This is a good point. This might be a bit niggly, but I think what people are specifying is that the operation is safe to perform in parallel; i.e. input is required from the user to know that the code does not have have data interdependencies between iterations. In an ideal world, I think the compiler would figure this out, but this is a very tricky problem and compilers need to be conservative in the face of uncertainty.
In the case of GPU functions, there in no correctness at stake - just some differences in performance.
Advanced users always want the abstraction to leak :P Our job is to navigate that tradeoff and pick something we think makes sense for most of our users.
I think a flag deals with 3, and for 5 I think we could do something like you mentioned below, adding
-D STAN_GPU. A flag also makes the error handling of the API simpler, equivalent to the
_gpu() case you write about. For whatever that's worth. Agreed that failing early is pretty much always preferred.
@Bob_Carpenter, what do you think about this
_gpu() thing vs some kind of
-D STAN_GPU compiler flag? My perspective seems to lean relatively heavily towards simple language+complicated compiler compared with Dan and maybe with you as well, but it's up to you.
Sorry, discourse somehow totally omitted your reply from ~20 days ago when I replied to Dan yesterday. It only appeared this morning, and then between my reply and Dan's. Pretty weird. Anyway, I was mostly saying I'd be willing to take over just in case you had started work and found that to be time consuming (something that would be totally understandable!). I'm happy to be your point person and help guide you through the remaining issues, though as you can see some of the issues require some community discussion and decision-making.

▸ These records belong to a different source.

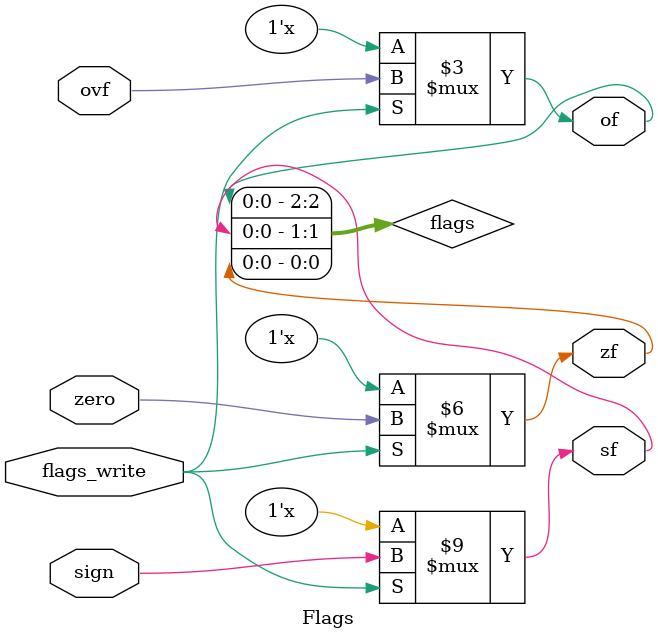
<source format=v>
`timescale 1ns / 1ps

module Flags(
    input flags_write,
	 input zero,
	 input sign,
	 input ovf,
	 output zf,
	 output sf,
	 output of
    );
	 
	 reg [2:0] flags;
	 assign zf = flags[0];
	 assign sf = flags[1];
	 assign of = flags[2];
	 
	 always @ (flags_write or zero or sign or ovf)
	 begin
		flags = flags;
		if(flags_write)
		begin
			flags[0] = zero;
			flags[1] = sign;
			flags[2] = ovf;
		end
	end

endmodule

</source>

I think we'd love to get GPU support integrated as much as we can while retaining existing performance and behavior for users who don't have GPUs. Though it sounds like from a project management perspective it's probably good to talk to Rok and see if their plans will totally eclipse this at some point within a short timeframe, and if you still want to put the effort into code that might get replaced at some point. I think certainly some of our users would find incremental advances in performance fairly valuable.